Our refined double-pump looping model [10,11] for bi-directional DNA unwinding by a double hexameric helicase (such as LTag or MCM). (A) Two hexamers stay together through N-N interactions. The C-terminal AAA+ motor domain pumping the dsDNA ahead of the fork into the double hexamer, extruding the separated ssDNA as loops.

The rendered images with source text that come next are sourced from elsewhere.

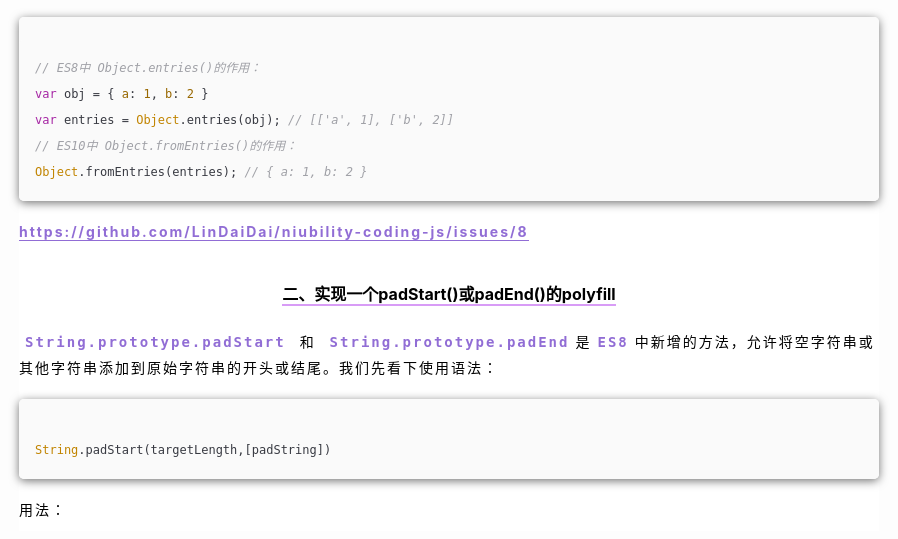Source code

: <pre style="margin-top: 10px; margin-bottom: 10px; border-radius: 5px; box-shadow: rgba(0, 0, 0, 0.55) 0px 2px 10px;" data-tool="mdnice编辑器" class="custom"><span style="display: block; background: url(https://imgkr.cn-bj.ufileos.com/97e4eed2-a992-4976-acf0-ccb6fb34d308.png); height: 30px; width: 100%; background-size: 40px; background-repeat: no-repeat; background-color: #fafafa; margin-bottom: -7px; border-radius: 5px; background-position: 10px 10px;"></span><code style="overflow-x: auto; padding: 16px; color: #383a42; display: block; font-family: Operator Mono, Consolas, Monaco, Menlo, monospace; font-size: 12px; -webkit-overflow-scrolling: touch; padding-top: 15px; background: #fafafa; border-radius: 5px;" class="hljs"><span style="color: #a0a1a7; font-style: italic; line-height: 26px;" class="hljs-comment">// ES8中 Object.entries()的作用：</span>
<span><span style="color: #a626a4; line-height: 26px;" class="hljs-keyword">var</span> obj = { <span style="color: #986801; line-height: 26px;" class="hljs-attr">a</span>: <span style="color: #986801; line-height: 26px;" class="hljs-number">1</span>, <span style="color: #986801; line-height: 26px;" class="hljs-attr">b</span>: <span style="color: #986801; line-height: 26px;" class="hljs-number">2</span> }
<span><span style="color: #a626a4; line-height: 26px;" class="hljs-keyword">var</span> entries = <span style="color: #c18401; line-height: 26px;" class="hljs-built_in">Object</span>.entries(obj); <span style="color: #a0a1a7; font-style: italic; line-height: 26px;" class="hljs-comment">// [['a', 1], ['b', 2]]</span>
<span><span style="color: #a0a1a7; font-style: italic; line-height: 26px;" class="hljs-comment">// ES10中 Object.fromEntries()的作用：</span>
<span><span style="color: #c18401; line-height: 26px;" class="hljs-built_in">Object</span>.fromEntries(entries); <span style="color: #a0a1a7; font-style: italic; line-height: 26px;" class="hljs-comment">// { a: 1, b: 2 }</span>
<span></span></span></span></span></span></code></pre>
<p style="padding-top: 8px; padding-bottom: 8px; line-height: 26px; color: black; margin: 10px 0px; letter-spacing: 2px; font-size: 14px; word-spacing: 2px;" data-tool="mdnice编辑器"><a style="text-decoration: none; word-wrap: break-word; color: #916dd5; font-weight: bolder; border-bottom: 1px solid #916dd5;" href="https://github.com/LinDaiDai/niubility-coding-js/issues/8">https://github.com/LinDaiDai/niubility-coding-js/issues/8</a></p>
<h3 style="margin-top: 30px; margin-bottom: 15px; padding: 0px; color: black; font-size: 16px; font-weight: bold; text-align: center;" data-tool="mdnice编辑器"><span style="display: none;" class="prefix"></span><span style="border-bottom: 2px solid #d89cf6; line-height: 20px;" class="content">二、实现一个padStart()或padEnd()的polyfill</span><span style="display: none;" class="suffix"></span></h3>
<p style="padding-top: 8px; padding-bottom: 8px; line-height: 26px; color: black; margin: 10px 0px; letter-spacing: 2px; font-size: 14px; word-spacing: 2px;" data-tool="mdnice编辑器"><code style="font-size: 14px; word-wrap: break-word; padding: 2px 4px; border-radius: 4px; margin: 0 2px; background-color: rgba(27,31,35,.05); font-family: Operator Mono, Consolas, Monaco, Menlo, monospace; word-break: break-all; color: #916dd5; font-weight: bolder; background: none;">String.prototype.padStart</code> 和 <code style="font-size: 14px; word-wrap: break-word; padding: 2px 4px; border-radius: 4px; margin: 0 2px; background-color: rgba(27,31,35,.05); font-family: Operator Mono, Consolas, Monaco, Menlo, monospace; word-break: break-all; color: #916dd5; font-weight: bolder; background: none;">String.prototype.padEnd</code>是<code style="font-size: 14px; word-wrap: break-word; padding: 2px 4px; border-radius: 4px; margin: 0 2px; background-color: rgba(27,31,35,.05); font-family: Operator Mono, Consolas, Monaco, Menlo, monospace; word-break: break-all; color: #916dd5; font-weight: bolder; background: none;">ES8</code>中新增的方法，允许将空字符串或其他字符串添加到原始字符串的开头或结尾。我们先看下使用语法：</p>
<pre style="margin-top: 10px; margin-bottom: 10px; border-radius: 5px; box-shadow: rgba(0, 0, 0, 0.55) 0px 2px 10px;" data-tool="mdnice编辑器" class="custom"><span style="display: block; background: url(https://imgkr.cn-bj.ufileos.com/97e4eed2-a992-4976-acf0-ccb6fb34d308.png); height: 30px; width: 100%; background-size: 40px; background-repeat: no-repeat; background-color: #fafafa; margin-bottom: -7px; border-radius: 5px; background-position: 10px 10px;"></span><code style="overflow-x: auto; padding: 16px; color: #383a42; display: block; font-family: Operator Mono, Consolas, Monaco, Menlo, monospace; font-size: 12px; -webkit-overflow-scrolling: touch; padding-top: 15px; background: #fafafa; border-radius: 5px;" class="hljs"><span style="color: #c18401; line-height: 26px;" class="hljs-built_in">String</span>.padStart(targetLength,[padString])
<span></span></code></pre>
<p style="padding-top: 8px; padding-bottom: 8px; line-height: 26px; color: black; margin: 10px 0px; letter-spacing: 2px; font-size: 14px; word-spacing: 2px;" data-tool="mdnice编辑器">用法：</p>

The dsDNA traversing the narrow channel in the AAA+ domain may be squeezed and melted and is poised to be separated into two strands by the next cycle of pumping toward the N-terminus. The separated ssDNA may force its way between two subunits in the Zn-domain area, extruding through two side channels on each hexamer as loops [11]. During replication, primase, polymerase, RPA, and other replication proteins dock on the side of the double hexamer near the side-channel, capturing the emerging ssDNA loops as the template for synthesizing the leading and lagging strands. (B) A slight variation of the looping topology from panel-A, showing an asymmetric looping. Here only one ssDNA exits from the helicase domain side channel, and the other ssDNA exits around the junction between two double hexamers.